In 1996, an extensive distillery upgrade was completed which led to Compañia Licorera de Nicaragua being the first distillery in the world to be granted the ISO-9002 certification. Today a modern three-column still is used to make rum marketed under the Flor de Caña label. Bulk rum is also sold to bottlers in Europe.
The modern design of the distillery and it's close proximity to the Ingenio San Antonio sugar mill in Chichigalpa, about 120 km from the capital of Managua, allows the distillery to take advantage of a consistent source of molasses made from sugar cane grown on the estate or bought from contract farmers who grow their cane within a few miles of the sugar mill. A state-of-the-art biogas generator produces methane which is used to make steam for the distillation process. CO2 is collected from the fermentation process, cleaned and sold to local industrial gas consumers including the Coca-Cola bottling company. When I visited Compañia Licorera de Nicaragua in 2008, this was the most environmentally conscious distillery I had had the pleasure of visiting to date.
Compañia Licorera de Nicaragua, or Flor de Caña, as they are known produces a variety of sugar cane spirits including aguadiente and highly distilled white rum for the local market as well as a range of aged rums bottled under the Flor de Caña label for the domestic and international market. The minimum age of Flor de Caña rums is four years. They also bottle 5, 7, 12, 15 and 18 year old rums. Unlike most other distilleries, each of these products is distilled to exacting specifications and then aged in charred oak barrels previously used to age Jack Daniels Tennessee Whiskey. During the aging process the barrels are refilled each year from barrels from the same batch. Once matured the aged rum is batched, filtered and then bottled. All of the rum under each of the labels has been aged the same number of years and can be identified by the age statement on the label. Each of the Flor de Caña rums is unique in character and flavor. Rums bottled for the domestic market are bottled at 35% abv and those for the US market are bottled at 40% abv.
Presently about 40% of the sugar cane milled at the San Antonio sugar mill is burned in the fields before it is milled. Burning the cane greatly reduces the labor required to work in the fields. Insects, snakes and the sharp leaves of the sugar cane make manually cutting sugar cane an arduous job. In the future ethanol-powered machinery will allow the crop to be harvested without burning the fields further reducing the environmental impact.

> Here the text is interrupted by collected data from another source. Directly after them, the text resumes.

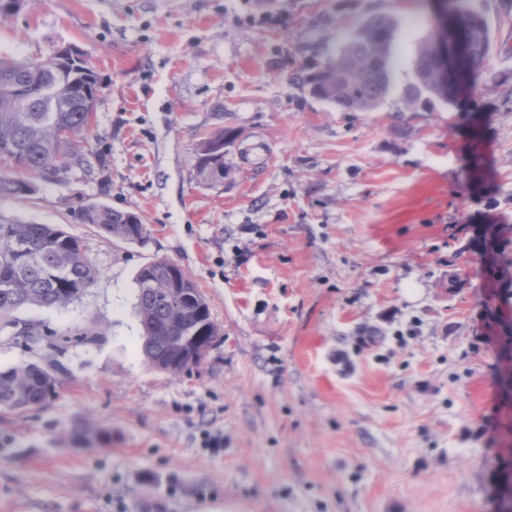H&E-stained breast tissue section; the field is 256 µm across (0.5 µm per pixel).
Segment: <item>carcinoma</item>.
I'll return each instance as SVG.
<instances>
[{
    "mask_svg": "<svg viewBox=\"0 0 512 512\" xmlns=\"http://www.w3.org/2000/svg\"><path fill=\"white\" fill-rule=\"evenodd\" d=\"M457 13L466 41L465 87L474 85L489 64L490 34L484 18L468 0H448ZM398 22L380 15L363 22L348 37L337 55L310 75L295 80L318 100L344 112H370L390 90L392 46ZM436 28L418 46L415 82L407 90L411 102L421 98L456 106L460 97L448 94V84L433 53ZM28 60L0 58V197L27 195L33 179L50 180L79 163L91 167L75 151L76 142L90 127L101 83L90 68L80 65L61 70L52 55L42 58L38 79L27 71ZM229 132L204 145L199 173L210 178L224 167L216 147L229 146ZM80 218L108 237L134 241V231L145 229L143 219L105 205L81 209ZM490 270L512 273L506 248L490 249ZM98 272L80 241L49 224L0 222V319L18 328L17 337L41 342V333L10 318L23 306L65 307L79 299L97 279ZM136 308L143 334L141 351L152 367L171 373L186 371L181 344L185 337L211 346L220 336L204 295L177 264L157 260L136 277ZM57 393L56 377L37 363L0 370V411L22 412L44 406ZM508 495L501 512H512V457L502 468Z\"/></svg>",
    "mask_w": 512,
    "mask_h": 512,
    "instance_id": "obj_1",
    "label": "carcinoma"
}]
</instances>
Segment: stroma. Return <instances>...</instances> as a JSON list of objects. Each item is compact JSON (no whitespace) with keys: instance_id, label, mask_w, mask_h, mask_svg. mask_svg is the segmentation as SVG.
<instances>
[{"instance_id":"stroma-1","label":"stroma","mask_w":512,"mask_h":512,"mask_svg":"<svg viewBox=\"0 0 512 512\" xmlns=\"http://www.w3.org/2000/svg\"><path fill=\"white\" fill-rule=\"evenodd\" d=\"M470 4L490 62L457 107L406 104L439 0H28L0 20V57L87 55L102 88L76 150L106 161L0 198V221L60 226L98 270L16 313L85 340L0 328L1 369L59 382L0 413V512H500L512 295L480 235L512 225V0ZM373 15L399 22L376 110L292 84ZM225 130L227 174L204 181ZM90 204L138 214L144 240L83 223ZM160 259L220 330L189 373L140 349L135 277ZM233 140L229 132L220 133L209 139L204 145L203 154L199 162V173L209 179L216 167L224 169V154L218 155L216 146H229Z\"/></svg>"}]
</instances>
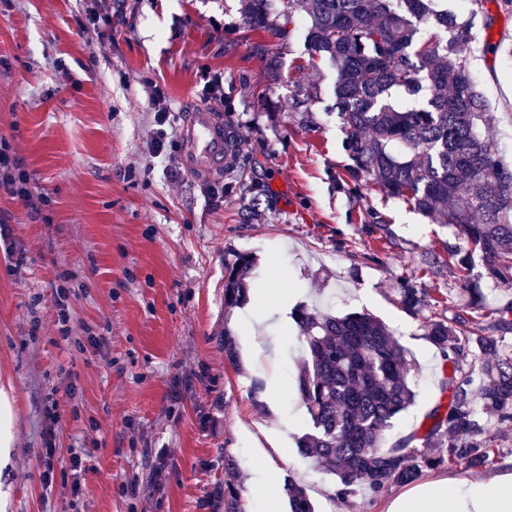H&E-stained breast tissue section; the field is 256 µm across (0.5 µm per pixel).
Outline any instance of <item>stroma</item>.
I'll return each mask as SVG.
<instances>
[{"label":"stroma","instance_id":"1","mask_svg":"<svg viewBox=\"0 0 512 512\" xmlns=\"http://www.w3.org/2000/svg\"><path fill=\"white\" fill-rule=\"evenodd\" d=\"M243 0H0V137L13 142L46 195L49 223L0 197V215L24 250L22 274L0 258V388L9 390L11 442L0 462V512H68L46 497L40 480L44 395L58 387L65 416L60 448L100 440L83 480L86 512H214L224 481L241 487L240 512H264L282 498L286 476L299 479L317 512H386L407 492L395 485L373 496L358 492L356 510L334 497V477L303 457L296 439L309 418L296 389L306 356L296 328L281 332L271 358L257 362L248 339L267 333L306 303L383 322L403 347L415 402L387 431V442L419 429L446 404L451 365L426 334L424 315L401 308L403 281L428 289L451 315L458 286L447 262L427 271V252L458 244L452 229L385 196L372 179L351 192L341 119L333 107L336 72L310 67L301 19L279 40L251 30ZM109 15L112 41L86 28ZM266 52H259V45ZM471 73L489 101L488 124L512 155V56L479 49ZM221 77L216 96L205 82ZM171 107L174 148L152 150L157 125L149 83ZM317 90L309 113L288 107L293 87ZM270 107H262L258 94ZM205 106L234 135L236 161L209 177L183 173V114ZM223 188L213 203L207 187ZM374 214L378 230L365 218ZM255 265L250 301L224 308V272L237 255ZM71 273L74 328L104 336L100 355L83 354L54 324L53 289ZM274 292L257 298L266 285ZM41 296L33 305V296ZM39 329H32V318ZM234 334V359L224 332ZM288 380L275 406L261 399L274 377ZM278 435L284 456L256 451ZM512 476V457L484 470L441 466L422 481L447 479L453 494ZM138 481L133 500L123 485Z\"/></svg>","mask_w":512,"mask_h":512}]
</instances>
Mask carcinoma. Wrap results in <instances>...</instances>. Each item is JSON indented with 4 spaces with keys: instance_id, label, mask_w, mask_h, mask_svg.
<instances>
[{
    "instance_id": "carcinoma-1",
    "label": "carcinoma",
    "mask_w": 512,
    "mask_h": 512,
    "mask_svg": "<svg viewBox=\"0 0 512 512\" xmlns=\"http://www.w3.org/2000/svg\"><path fill=\"white\" fill-rule=\"evenodd\" d=\"M255 30L277 38L298 13L307 16L309 65L336 70L335 108L346 131L353 185L373 177L387 196L410 203L448 226L466 248L445 246L448 265L463 285L460 311L431 317L426 335L452 364L445 381L448 404L431 424L397 444L385 432L415 399L414 382L397 339L365 313L336 316L301 305L294 311L307 358L297 393L311 420L298 439L308 458L326 463L335 496L351 502L357 489L379 495L416 480L426 469L463 465L487 469L512 456L491 424H512V300L490 302L469 288L473 259L496 280L512 279V163L485 131L487 101L469 68L472 28L466 19L438 10L433 0H244ZM284 18L281 25L277 19ZM431 29L420 36V25ZM315 95L296 89L294 112H307ZM253 265L239 256L225 276L224 307L247 300ZM399 304L411 313L432 308L427 289L405 284ZM434 445L428 454L418 446ZM289 512H314L304 485L284 479Z\"/></svg>"
}]
</instances>
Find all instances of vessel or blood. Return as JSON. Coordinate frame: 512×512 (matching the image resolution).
Segmentation results:
<instances>
[{"label":"vessel or blood","mask_w":512,"mask_h":512,"mask_svg":"<svg viewBox=\"0 0 512 512\" xmlns=\"http://www.w3.org/2000/svg\"><path fill=\"white\" fill-rule=\"evenodd\" d=\"M181 139L183 164L194 175L206 177L222 171L232 157L230 136L209 109L198 107L186 113Z\"/></svg>","instance_id":"obj_1"}]
</instances>
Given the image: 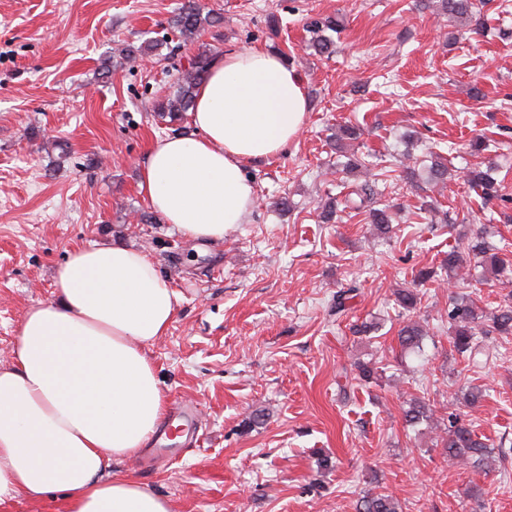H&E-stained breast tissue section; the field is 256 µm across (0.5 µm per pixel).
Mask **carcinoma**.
<instances>
[{
    "mask_svg": "<svg viewBox=\"0 0 512 512\" xmlns=\"http://www.w3.org/2000/svg\"><path fill=\"white\" fill-rule=\"evenodd\" d=\"M439 9L442 15L460 25L471 21L479 4L477 0H440ZM222 17L218 13L203 12L197 0H184L178 11L171 17L169 27L182 41L189 42L198 38L203 32L221 24ZM309 33L308 47L319 55L333 52L332 33L336 32V18L327 15L310 19L306 23ZM214 60L213 54L203 51L191 57L188 64L176 69L173 80L174 91L158 100L154 106L156 117L168 126L179 131L175 124L182 121L194 105L198 86L208 74ZM359 129L353 125H341L336 132L334 147L341 153L345 149V141L355 140ZM409 164L404 167V179L412 186L423 189L425 185H443L448 181V160L439 154H429V162H420L413 154L407 155ZM465 179L473 191L486 201H506L508 197L502 193V184L490 169L471 167ZM387 180L374 178L361 184L348 185L344 195V207L363 214L373 224L376 234L381 239L389 237L392 229V209L388 205H380L383 190L379 184ZM339 210V201L335 197L327 198L321 204L319 217L324 224L335 221ZM501 249L486 243L482 236L475 235L467 244L453 246L443 259L440 269L445 275L457 271L467 259L472 258L482 267L497 277L509 278L512 270L507 261L500 255ZM355 287L342 288L336 291L331 305L336 316H341L351 299ZM416 289L403 288L395 293V302L404 311H414L418 305ZM448 323L454 328V347L468 364L478 367L481 361L478 356L484 349L477 335L495 333L504 338L512 336V292L506 294L502 302L491 315L484 314L470 298L469 294L459 292L452 297L448 308ZM427 336L426 328L416 319H408L398 331V342L402 350L413 351L420 348ZM484 397L480 387H469L455 397L460 404L474 408ZM433 416L431 405L419 397H413L403 406V419L407 426L415 427L428 422ZM448 460L461 463L469 468L483 466L490 454V444L479 436L471 425L462 422L456 415L448 416V428L441 437ZM357 512H400V504L392 495L385 492H370L360 501Z\"/></svg>",
    "mask_w": 512,
    "mask_h": 512,
    "instance_id": "carcinoma-1",
    "label": "carcinoma"
}]
</instances>
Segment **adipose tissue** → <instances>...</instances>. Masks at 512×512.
I'll return each mask as SVG.
<instances>
[{
	"instance_id": "obj_1",
	"label": "adipose tissue",
	"mask_w": 512,
	"mask_h": 512,
	"mask_svg": "<svg viewBox=\"0 0 512 512\" xmlns=\"http://www.w3.org/2000/svg\"><path fill=\"white\" fill-rule=\"evenodd\" d=\"M308 100L298 71L259 49L217 57L190 114L193 131L152 142L141 188L184 236L223 240L256 202L245 166L281 153ZM180 294L142 250L96 245L70 254L54 297L26 312L0 366V505L59 493L67 512H173L113 462L145 447L164 418L146 348L164 336Z\"/></svg>"
}]
</instances>
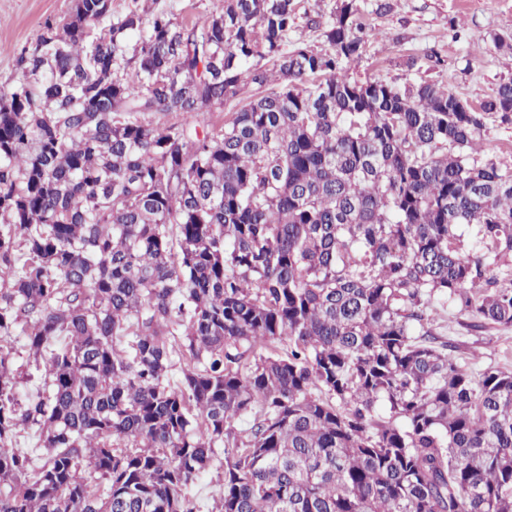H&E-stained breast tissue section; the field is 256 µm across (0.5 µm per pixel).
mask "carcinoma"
I'll use <instances>...</instances> for the list:
<instances>
[{
    "instance_id": "cac0c4a2",
    "label": "carcinoma",
    "mask_w": 512,
    "mask_h": 512,
    "mask_svg": "<svg viewBox=\"0 0 512 512\" xmlns=\"http://www.w3.org/2000/svg\"><path fill=\"white\" fill-rule=\"evenodd\" d=\"M296 7L224 0L189 24L76 0L17 55L0 512H198L216 462L215 512H512V370L474 377L434 328L448 302L512 326V268L491 269L512 257V166L478 144L512 125V81L464 108L354 82L355 0L324 53L286 48ZM222 479L223 471L218 468V465L199 475L190 491L197 503L202 506L200 512L211 510L214 499H219Z\"/></svg>"
}]
</instances>
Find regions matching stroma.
Segmentation results:
<instances>
[{
	"mask_svg": "<svg viewBox=\"0 0 512 512\" xmlns=\"http://www.w3.org/2000/svg\"><path fill=\"white\" fill-rule=\"evenodd\" d=\"M341 0H298L289 45L327 50L322 33L336 20ZM75 0H0V88L20 78L16 54L36 41L45 21L63 22ZM366 33L361 56L347 67L350 80L397 84L430 82L469 104L486 99L512 78V53L495 37L512 34V0H356ZM440 50L442 65L426 56ZM470 314L449 305L439 320L443 339L473 375L490 368L512 370V326L476 329Z\"/></svg>",
	"mask_w": 512,
	"mask_h": 512,
	"instance_id": "obj_1",
	"label": "stroma"
}]
</instances>
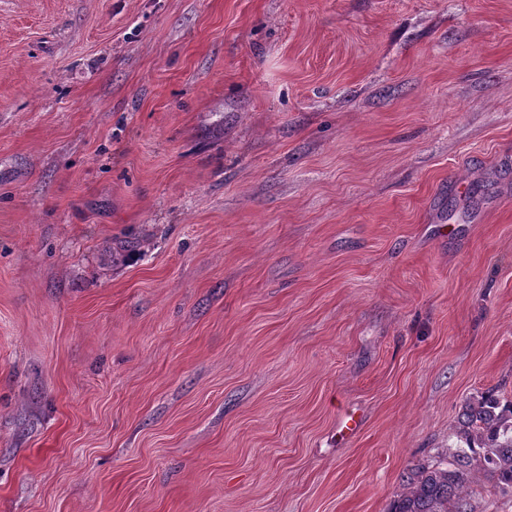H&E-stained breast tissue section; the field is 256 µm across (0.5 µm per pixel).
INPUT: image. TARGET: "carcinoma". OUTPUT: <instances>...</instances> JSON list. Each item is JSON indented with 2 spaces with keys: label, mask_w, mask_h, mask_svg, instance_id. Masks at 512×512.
Wrapping results in <instances>:
<instances>
[{
  "label": "carcinoma",
  "mask_w": 512,
  "mask_h": 512,
  "mask_svg": "<svg viewBox=\"0 0 512 512\" xmlns=\"http://www.w3.org/2000/svg\"><path fill=\"white\" fill-rule=\"evenodd\" d=\"M453 436L457 446L449 466L419 467L392 512H471L463 492L477 465L501 489H512V400L503 402L488 392L466 403Z\"/></svg>",
  "instance_id": "obj_1"
}]
</instances>
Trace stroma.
<instances>
[{
    "label": "stroma",
    "instance_id": "stroma-1",
    "mask_svg": "<svg viewBox=\"0 0 512 512\" xmlns=\"http://www.w3.org/2000/svg\"><path fill=\"white\" fill-rule=\"evenodd\" d=\"M490 389L512 0H0V512H390Z\"/></svg>",
    "mask_w": 512,
    "mask_h": 512
}]
</instances>
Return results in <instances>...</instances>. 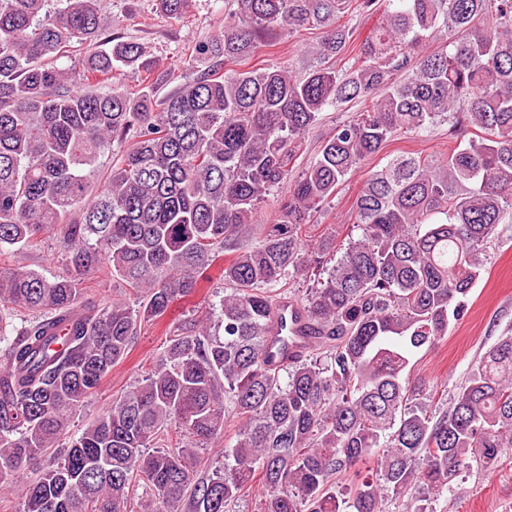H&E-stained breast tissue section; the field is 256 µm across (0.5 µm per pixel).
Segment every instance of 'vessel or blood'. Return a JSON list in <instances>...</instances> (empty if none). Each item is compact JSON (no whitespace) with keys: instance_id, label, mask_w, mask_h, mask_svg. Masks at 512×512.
I'll return each mask as SVG.
<instances>
[{"instance_id":"b4317fda","label":"vessel or blood","mask_w":512,"mask_h":512,"mask_svg":"<svg viewBox=\"0 0 512 512\" xmlns=\"http://www.w3.org/2000/svg\"><path fill=\"white\" fill-rule=\"evenodd\" d=\"M310 334L311 329L300 306L288 299L280 301L268 341V362L279 364L304 355L310 347Z\"/></svg>"}]
</instances>
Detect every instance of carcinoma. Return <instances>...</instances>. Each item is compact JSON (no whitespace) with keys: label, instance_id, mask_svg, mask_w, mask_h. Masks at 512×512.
Masks as SVG:
<instances>
[{"label":"carcinoma","instance_id":"carcinoma-1","mask_svg":"<svg viewBox=\"0 0 512 512\" xmlns=\"http://www.w3.org/2000/svg\"><path fill=\"white\" fill-rule=\"evenodd\" d=\"M49 2L0 0V253L49 234L68 267H0V306L24 312L0 339V489L17 492L20 512H236L256 484L264 512H388L495 467L512 448V334L445 407L410 363L466 316L484 251L512 215V0H227L224 33L189 46L186 67L202 69L162 99L170 69L106 30L99 0ZM189 2L157 5L179 21ZM380 8L355 49L352 21ZM275 29L319 30L316 65L242 68ZM124 69L140 78L135 94L111 83ZM350 104L356 115L292 175L305 131ZM445 119L447 156L389 158L351 206L358 238L309 247L304 226L349 174L392 137ZM285 183L276 217L259 223ZM328 259L298 301L310 356L270 366L272 287ZM221 261L223 335L173 326L141 379L66 439L140 325ZM101 269L137 308L85 299V276ZM229 419L224 465L200 470L198 450Z\"/></svg>","mask_w":512,"mask_h":512}]
</instances>
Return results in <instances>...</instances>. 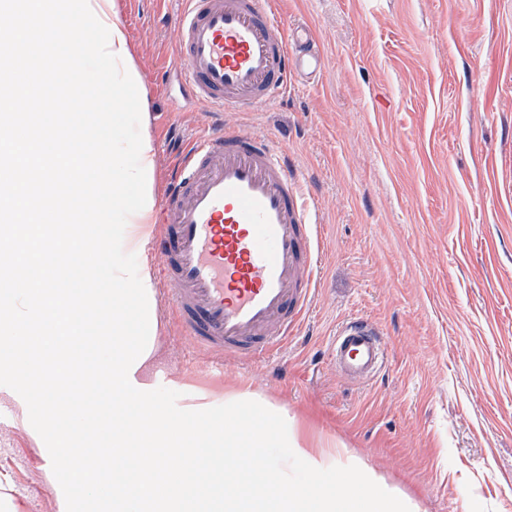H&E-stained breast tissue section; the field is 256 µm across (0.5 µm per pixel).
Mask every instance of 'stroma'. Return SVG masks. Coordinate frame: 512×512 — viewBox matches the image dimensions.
Segmentation results:
<instances>
[{"mask_svg":"<svg viewBox=\"0 0 512 512\" xmlns=\"http://www.w3.org/2000/svg\"><path fill=\"white\" fill-rule=\"evenodd\" d=\"M115 3L157 195L186 143L226 119L285 153L322 236L309 311L255 363L212 374L214 356L159 308V386L250 389L419 512H512V0H273L282 23L311 28L320 71L226 118L181 79L178 0ZM360 317L387 360L352 384L328 346ZM0 411V492L23 512H60L5 386Z\"/></svg>","mask_w":512,"mask_h":512,"instance_id":"35a3bbf8","label":"stroma"}]
</instances>
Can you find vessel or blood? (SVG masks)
I'll use <instances>...</instances> for the list:
<instances>
[{"label":"vessel or blood","instance_id":"b4317fda","mask_svg":"<svg viewBox=\"0 0 512 512\" xmlns=\"http://www.w3.org/2000/svg\"><path fill=\"white\" fill-rule=\"evenodd\" d=\"M184 82L221 112H252L311 77L308 28H283L269 0H181ZM156 278L180 334L217 357L253 360L285 342L309 308L319 249L314 207L266 137L221 125L182 150L158 213ZM337 374L370 379L386 350L370 324H342Z\"/></svg>","mask_w":512,"mask_h":512}]
</instances>
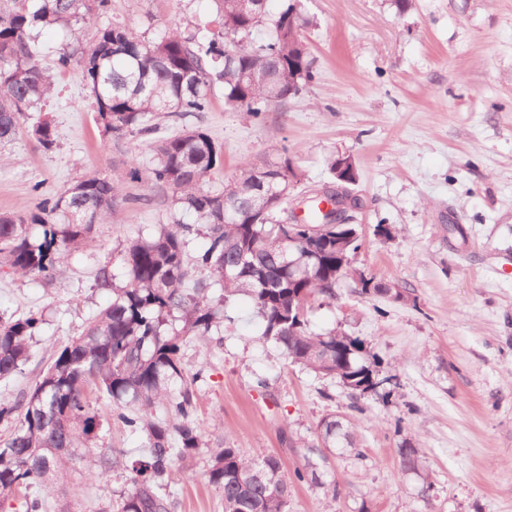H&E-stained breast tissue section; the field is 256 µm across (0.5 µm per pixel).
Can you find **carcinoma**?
<instances>
[{
    "label": "carcinoma",
    "instance_id": "cac0c4a2",
    "mask_svg": "<svg viewBox=\"0 0 512 512\" xmlns=\"http://www.w3.org/2000/svg\"><path fill=\"white\" fill-rule=\"evenodd\" d=\"M112 0H0V145L13 142L27 114L42 112L53 97L55 74L80 68L97 120L113 141L160 131L159 115L206 112L215 84L224 87V106L262 119L313 79L310 51L300 33L302 0H285L269 17V0H214L215 14L193 34L166 25L146 40L120 23L98 18ZM270 25L267 40L252 39ZM67 33L55 62L43 67L32 45L45 29ZM45 150L55 146L50 121L32 125ZM151 167L129 162L130 175L171 195L170 222L147 237L127 240L118 259L123 285L104 265L97 285L112 289V301L87 321L80 335L54 351L40 378L12 403H0V423L10 425L0 442V500L18 502V512H48L54 476L69 461L88 458L106 471L128 472L113 512H171L175 463L203 447L193 392L182 365V344L203 338L232 321L238 297L250 300L262 336L282 356L318 375L339 380L352 399L350 412L330 414L316 438L297 444L283 428L281 443L302 448L301 467L285 475L274 454L246 456L230 445L208 449V484L224 512H291L294 483H307L336 496L327 479L329 457H359L358 426L368 395L362 384L379 377L381 361L364 343L344 332L311 330L308 313L297 314V297L336 298V287L356 276L361 294L386 296V283L364 279L349 262L361 246L358 224L336 226L320 208L306 205L304 223L287 224L289 186L297 182L292 156L257 166L249 160L220 187L212 175L224 168L223 146L200 127L163 135L152 145ZM129 201L124 188L93 172L33 208L0 213V270L21 277H55L65 254L85 247L97 226ZM189 215L192 221H184ZM396 298L399 292L390 294ZM35 314L0 320V380L22 372L30 342L42 330ZM181 381L183 389L171 392ZM112 406L114 422L142 435L144 453L126 463L124 454L95 447L100 422L92 399ZM399 471L432 484L419 449L404 439L396 448Z\"/></svg>",
    "mask_w": 512,
    "mask_h": 512
}]
</instances>
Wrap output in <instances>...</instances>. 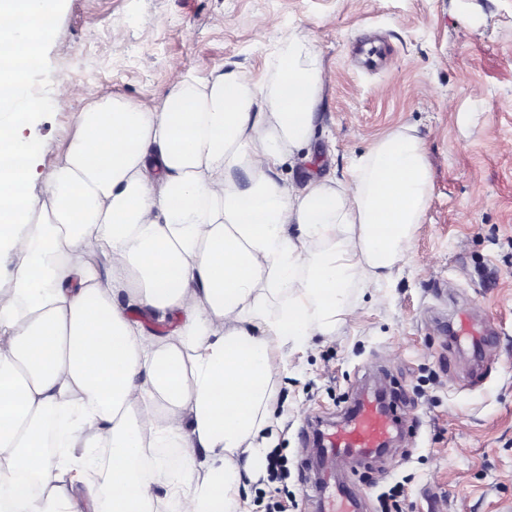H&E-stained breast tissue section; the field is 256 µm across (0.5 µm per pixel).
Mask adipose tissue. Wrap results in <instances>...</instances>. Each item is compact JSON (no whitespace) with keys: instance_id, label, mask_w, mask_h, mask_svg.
<instances>
[{"instance_id":"adipose-tissue-1","label":"adipose tissue","mask_w":512,"mask_h":512,"mask_svg":"<svg viewBox=\"0 0 512 512\" xmlns=\"http://www.w3.org/2000/svg\"><path fill=\"white\" fill-rule=\"evenodd\" d=\"M54 14L0 0V512H238V458L275 441L276 351L391 280L430 201L424 144L399 128L344 174L281 179L328 80L292 39L263 86L228 67L151 110L85 108L35 172L18 132Z\"/></svg>"}]
</instances>
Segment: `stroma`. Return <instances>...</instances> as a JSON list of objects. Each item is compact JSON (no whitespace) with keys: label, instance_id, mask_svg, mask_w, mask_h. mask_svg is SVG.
<instances>
[{"label":"stroma","instance_id":"1","mask_svg":"<svg viewBox=\"0 0 512 512\" xmlns=\"http://www.w3.org/2000/svg\"><path fill=\"white\" fill-rule=\"evenodd\" d=\"M291 38L313 43L331 80L282 177L345 172L407 127L432 193L392 281L351 286L354 318L289 352L274 382L285 512H318L313 425L339 424L378 386L403 437L331 471L362 491V512L395 485L400 512H512V0H57L27 81L33 167L60 159L89 100L150 108L228 66L260 85ZM61 82L91 99L59 95Z\"/></svg>","mask_w":512,"mask_h":512}]
</instances>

At the sugar mill, during the cane harvest, about six months a year, high-efficiency boilers burn the bagasse producing high pressure steam to generate in excess of 50 megawatts of electricity. The rest of the year, eucalyptus trees fuel the power generation plant reducing the country's dependence on foreign oil and creating jobs in Nicaragua.
The 1980s and 90s were turbulent years in Nicaraguan history during which time Compañia Licorera de Nicaragua was able to maintain production and put away rum in oak casks so that today they have one of the largest stores of aged rum in the world.
In 2001, Rum Marketing International was launched in Miami, Florida to market Flor de Caña rums around the world.